Indissociáveis, portanto, o agro e o crédito compõem o sistema financeiro e econômico constitucional que objetiva o desenvolvimento nacional, a redução das desigualdades e o progresso do Estado brasileiro.
Apesar do indubitável sucesso, o agro, por se tratar de atividade com atuação agrária direta, sempre representou algum tipo de risco ao meio ambiente, notadamente porque também responsável por desflorestamentos e poluições.
Consoante registro do MAPBIOMAS, houve a perda de aproximadamente 10% das matas entre 1985 e 2020, representando 13.853 km2 de área apenas nesse último ano analisado. Desse total, 98,9% foram desmatamentos ilegais, 12,4% em unidades de conservação (UC's) federais ou estaduais e 7,3% em área indígena, com finalidade predominante de abertura de novas fronteiras agrícolas e pecuária, ou seja, relacionados intimamente à cadeia do agronegócio.
Do ponto de vista creditício, a exemplo de qualquer atividade capitalista produtiva, a exposição aos riscos, inclusive ambientais, integra o cerne e a essência negocial pela busca do lucro, os quais são sopesados nas condições legais, negociais e remuneratórias.

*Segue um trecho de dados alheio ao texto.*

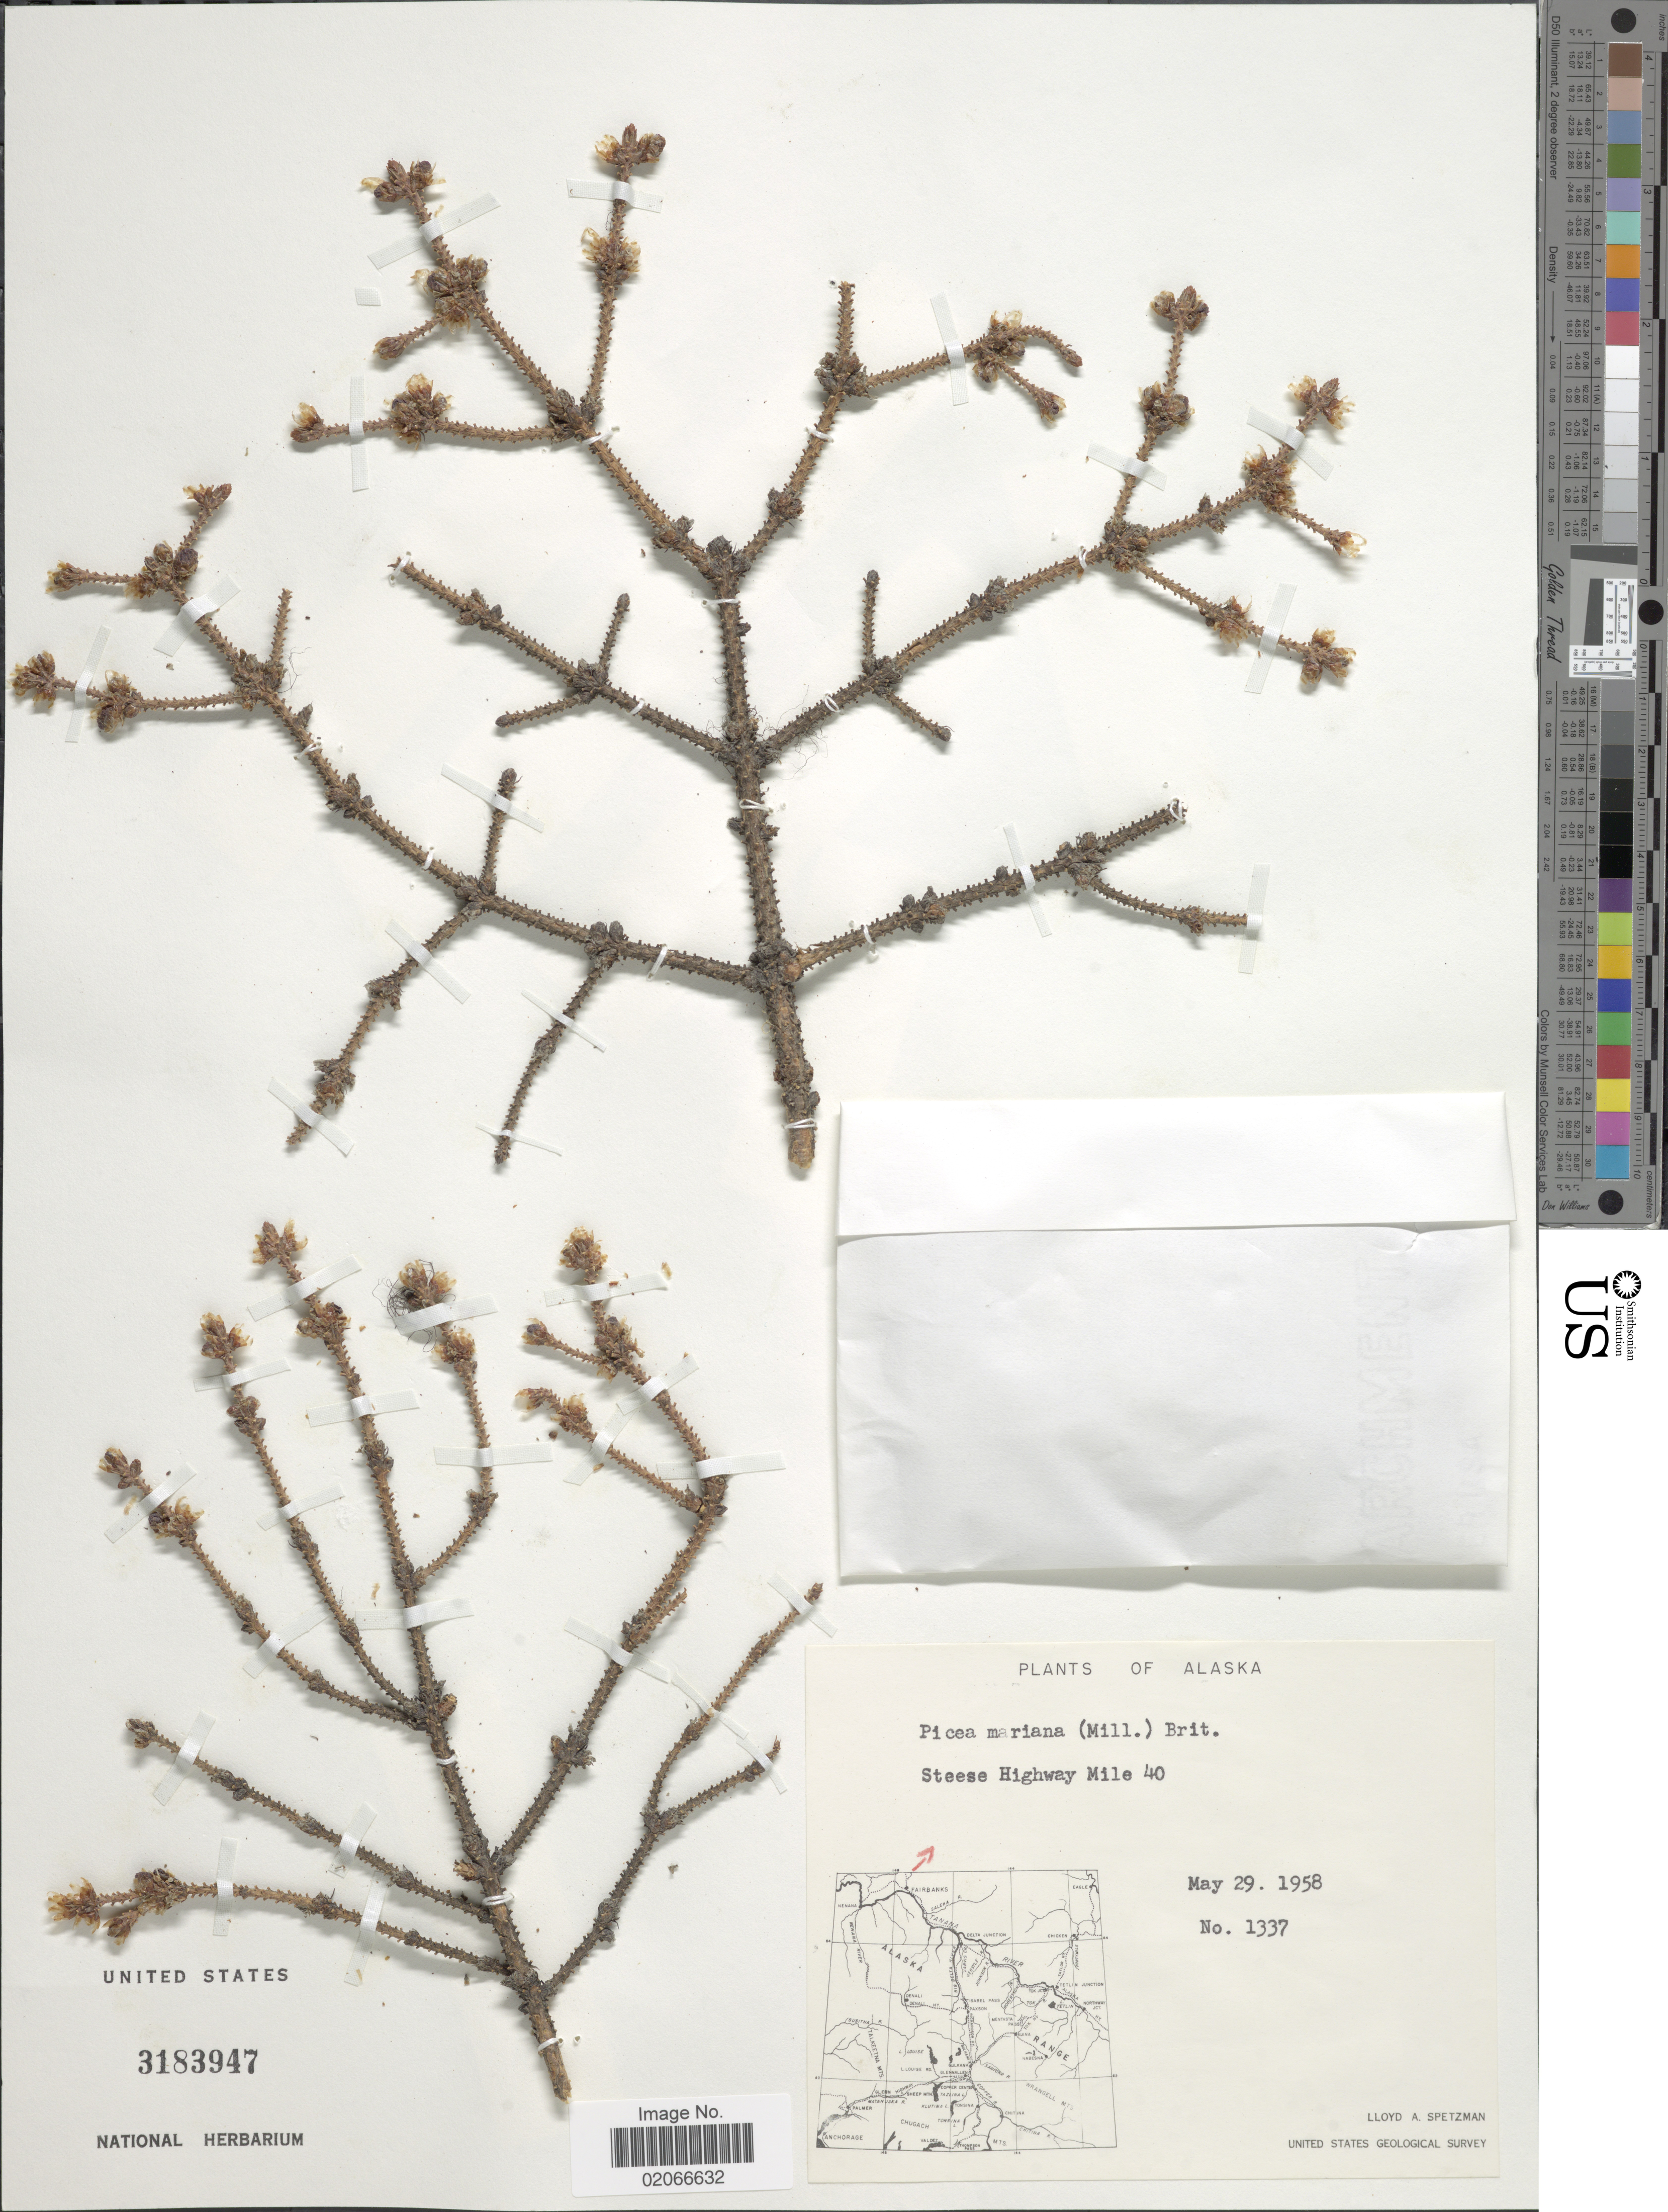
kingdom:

Com efeito, apesar do compromisso pela sustentabilidade exigido de todos os ramos econômicos, não é possível afastar integralmente o perigo de lesão ambiental em empreendimentos financiados.
Como não há na jurisprudência do E. STJ enfrentamento específico sobre a modalidade jurídica de responsabilização aplicável aos agentes financiadores, encaminham-se aos distintos leitores algumas das nossas reflexões acerca da temática.
Responsabilidade ambiental do financiador
A responsabilidade civil, subdividida em objetiva e subjetiva, é a figura do Ordenamento Jurídico reservada para imposição, ao agente gerador do ato ilícito, da obrigação de reparação e indenização. Para sua caracterização, Destefenni (2005, p. 82/93) elenca três requisitos: o primeiro, a conduta, ato ativo do agente, comportamento, procedimento; o segundo, o dano, a lesão gerada pela conduta comissiva ou omissiva; e, o terceiro, nexo de causalidade, a relação, conexão entre o ato e a lesão.
Conforme Ayala (2012, p. 125), a culpa reflete uma ofensa, maculação, um desrespeito a uma obrigação prévia, caracterizado pela negligência, imperícia ou imprudência.
Para a modalidade objetiva inexiste vínculo imperativo entre a conduta e a culpa do agente, senão somente nexo de causalidade entre a lesão e a conduta, vez que não perquirida a culpa, como cediço..
Lado outro, para a modalidade subjetiva (regra no Direito Civil), necessário o dano, o nexo de causalidade e a conduta típica, assim entendida como ato do agente culposo ou doloso.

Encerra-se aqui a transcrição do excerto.